Os três iranianos presos, Seyed Eissa Hashemi, Maryam Tahmasebi e seu filho, vivem na área de Los Angeles e já estão sob custódia da Imigração e Alfândega dos EUA.
As suas detenções fizeram parte de uma crescente repressão à imigração por parte da administração Trump para retirar aos iranianos o estatuto de residente legal com alegados laços com o Estado Islâmico, que até agora incluiu a detenção de familiares de figuras iranianas proeminentes.
Hashemi, disse o Departamento de Estado, é filho de Masoumeh Ebtekar, que ganhou notoriedade como porta-voz dos militantes que atacaram a Embaixada dos EUA em Teerã em 1979 em apoio à Revolução Islâmica.
O secretário de Estado, Marco Rubio, disse nas redes sociais que a administração Obama concedeu vistos aos filhos de Ebtekar e às suas famílias para entrar nos EUA. Eles obtiveram residência permanente legal em junho de 2016, disse Rubio.
As postagens de Rubio nas redes sociais e o comunicado do Departamento de Estado não especificaram quais crimes os três homens cometeram para justificar sua prisão, além de seus laços de sangue.
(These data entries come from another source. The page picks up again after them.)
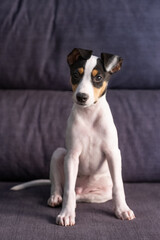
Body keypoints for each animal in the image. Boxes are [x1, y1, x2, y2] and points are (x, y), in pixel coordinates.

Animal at [11, 48, 136, 227]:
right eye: (76, 74)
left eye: (98, 78)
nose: (81, 97)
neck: (89, 115)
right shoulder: (72, 156)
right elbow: (68, 190)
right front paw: (66, 214)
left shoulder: (113, 153)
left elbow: (119, 186)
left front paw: (122, 210)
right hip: (58, 154)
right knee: (61, 187)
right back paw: (56, 198)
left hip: (102, 193)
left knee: (81, 196)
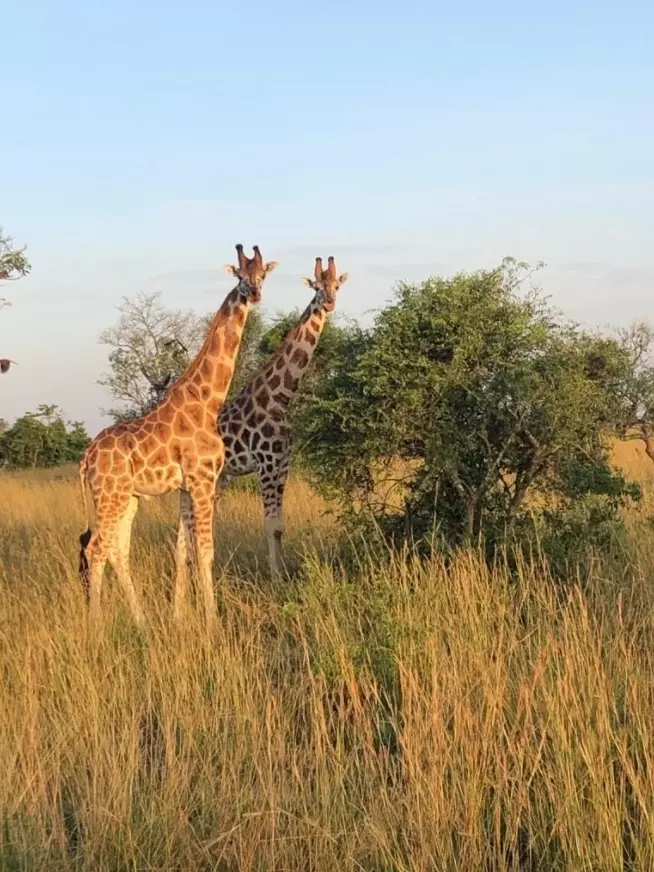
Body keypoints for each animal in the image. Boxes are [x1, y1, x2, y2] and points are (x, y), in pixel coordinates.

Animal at [78, 245, 278, 627]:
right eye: (240, 277)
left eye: (262, 275)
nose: (256, 293)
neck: (208, 401)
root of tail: (85, 458)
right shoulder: (202, 480)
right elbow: (205, 552)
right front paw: (213, 622)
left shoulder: (187, 488)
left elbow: (185, 551)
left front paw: (183, 618)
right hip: (110, 495)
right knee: (96, 548)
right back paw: (96, 627)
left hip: (128, 498)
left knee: (117, 550)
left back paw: (141, 622)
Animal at [196, 255, 348, 576]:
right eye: (317, 287)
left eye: (336, 285)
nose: (329, 302)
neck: (281, 398)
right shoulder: (266, 465)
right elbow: (270, 525)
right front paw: (276, 575)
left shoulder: (282, 464)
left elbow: (280, 525)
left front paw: (284, 570)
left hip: (220, 477)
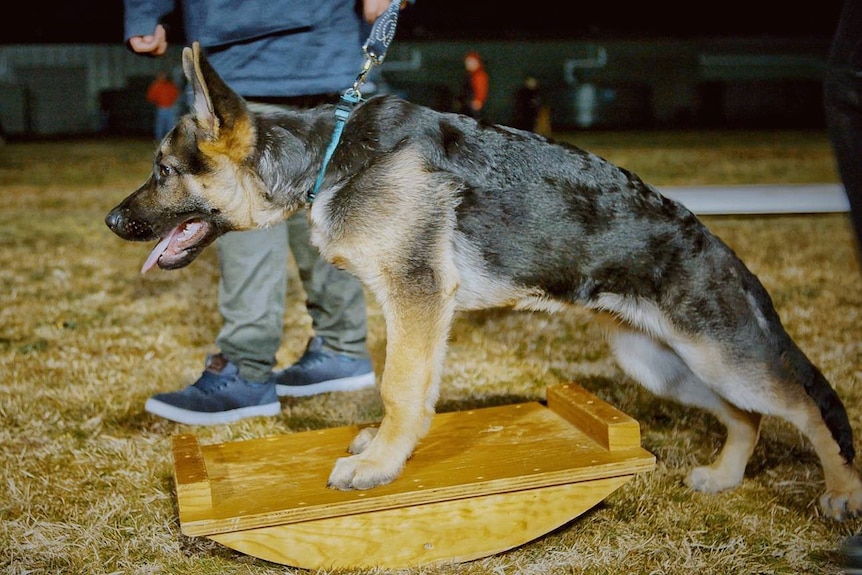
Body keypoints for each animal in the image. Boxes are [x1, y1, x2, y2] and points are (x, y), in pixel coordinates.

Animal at [108, 44, 862, 520]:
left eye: (164, 171)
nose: (112, 219)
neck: (325, 156)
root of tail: (718, 246)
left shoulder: (415, 298)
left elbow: (399, 385)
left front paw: (379, 466)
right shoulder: (412, 309)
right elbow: (407, 386)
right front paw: (385, 448)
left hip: (717, 356)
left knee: (802, 408)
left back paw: (842, 493)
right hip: (662, 364)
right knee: (748, 415)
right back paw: (728, 477)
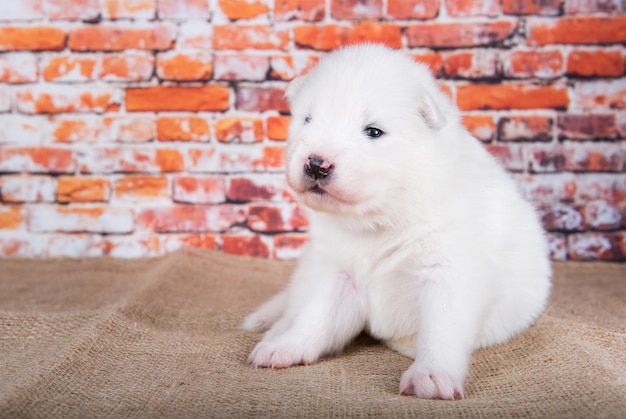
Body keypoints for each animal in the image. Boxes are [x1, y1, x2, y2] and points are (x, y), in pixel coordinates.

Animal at [241, 44, 548, 402]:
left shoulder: (448, 273)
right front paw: (288, 347)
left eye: (374, 131)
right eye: (307, 119)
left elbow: (440, 330)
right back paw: (274, 334)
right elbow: (315, 315)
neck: (379, 221)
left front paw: (431, 375)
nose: (316, 164)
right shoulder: (337, 272)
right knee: (293, 305)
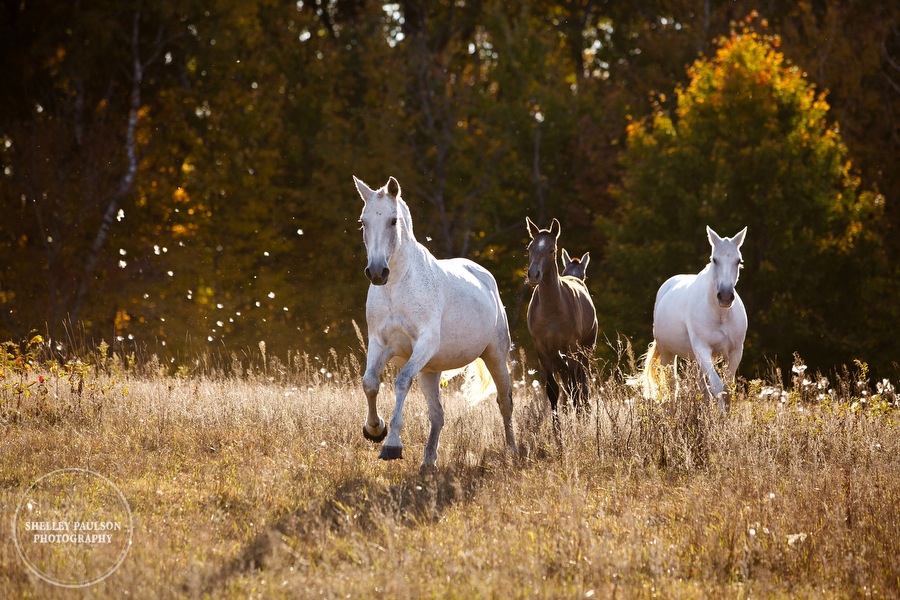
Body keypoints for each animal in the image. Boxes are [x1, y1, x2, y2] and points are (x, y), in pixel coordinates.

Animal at [356, 176, 516, 466]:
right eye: (364, 221)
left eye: (393, 220)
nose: (376, 272)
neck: (397, 287)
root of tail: (486, 277)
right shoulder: (379, 343)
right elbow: (370, 383)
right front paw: (374, 429)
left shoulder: (424, 343)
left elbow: (401, 382)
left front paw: (392, 444)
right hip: (430, 370)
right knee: (438, 415)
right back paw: (427, 463)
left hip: (495, 355)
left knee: (505, 401)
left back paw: (513, 452)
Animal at [636, 226, 748, 412]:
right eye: (714, 260)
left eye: (738, 261)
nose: (725, 296)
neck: (720, 315)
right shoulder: (703, 349)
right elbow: (717, 385)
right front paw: (721, 415)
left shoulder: (735, 352)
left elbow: (727, 388)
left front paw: (727, 415)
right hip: (668, 353)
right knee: (672, 385)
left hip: (696, 360)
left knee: (701, 389)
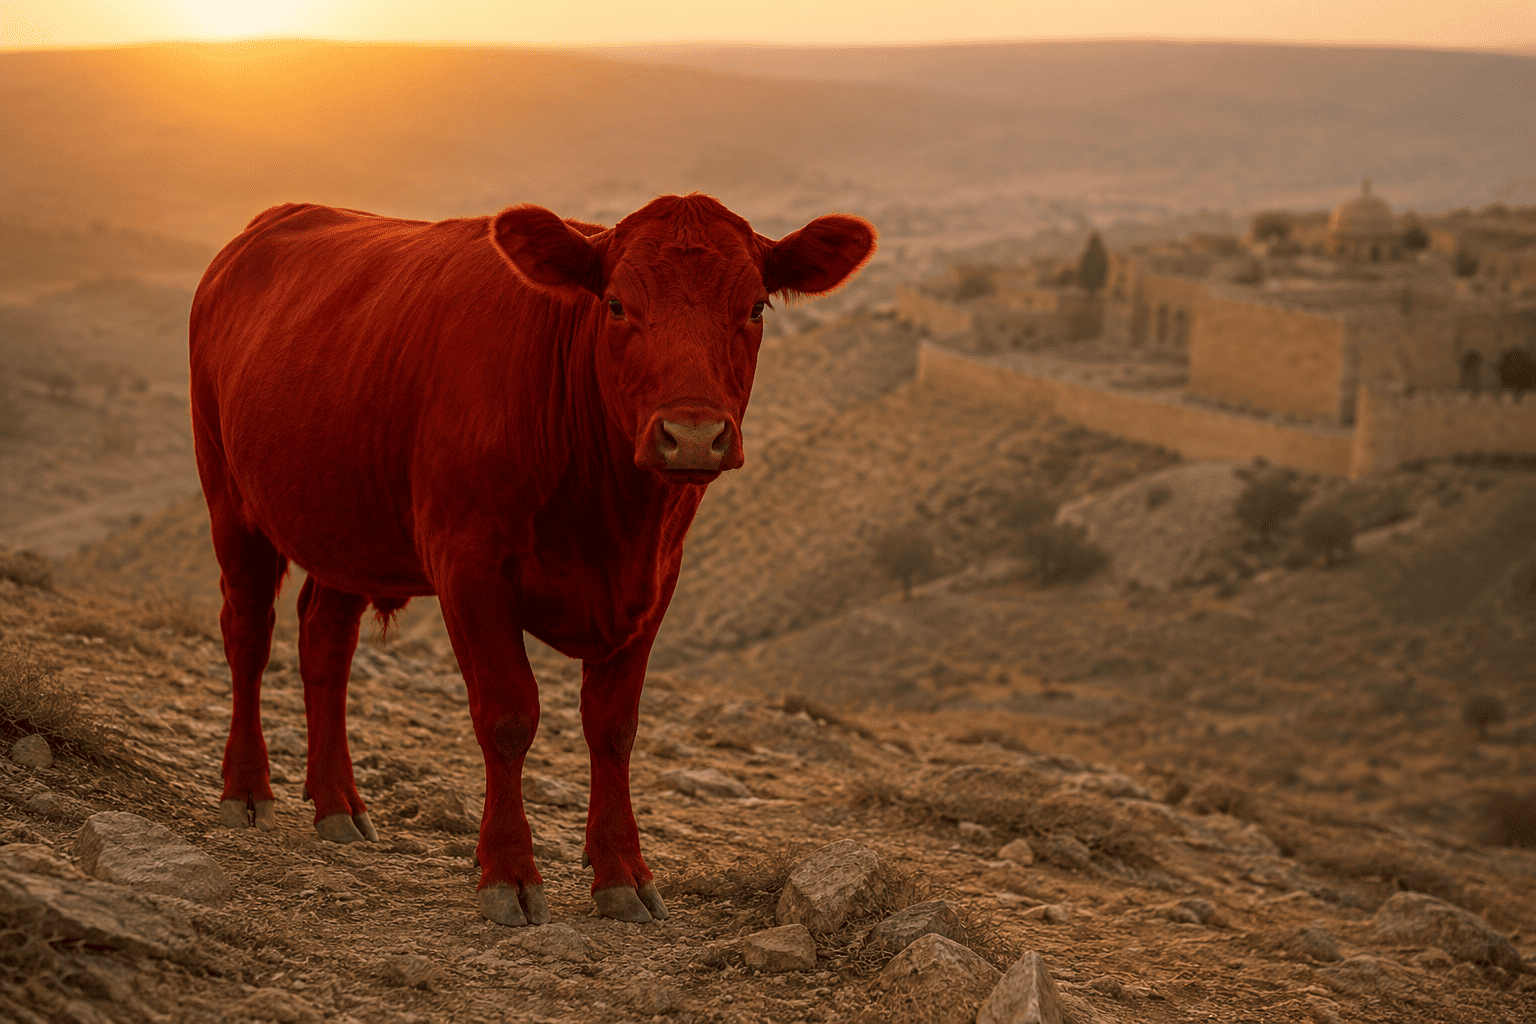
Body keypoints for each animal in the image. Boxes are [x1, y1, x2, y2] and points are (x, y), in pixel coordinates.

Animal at [190, 194, 875, 926]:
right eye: (616, 305)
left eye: (754, 308)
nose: (693, 435)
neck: (610, 517)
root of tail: (274, 218)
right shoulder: (468, 565)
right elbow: (508, 717)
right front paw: (509, 873)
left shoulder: (655, 580)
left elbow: (614, 727)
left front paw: (622, 872)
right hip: (229, 495)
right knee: (248, 633)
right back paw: (247, 790)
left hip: (345, 525)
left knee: (325, 644)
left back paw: (337, 804)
“A sua família nunca deveria ter sido autorizada a beneficiar dos privilégios extraordinários de viver no nosso país”, disse Rubio num artigo no X. “A América nunca se tornará o lar de terroristas que se opõem aos americanos ou às suas famílias – e sob a administração Trump, nunca será.”
O Departamento de Estado anunciou a prisão semelhante há uma semana de parentes do major-general Qasem Soleimani, baseado em Los Angeles, que foi morto em um ataque de drone dos EUA em 2020.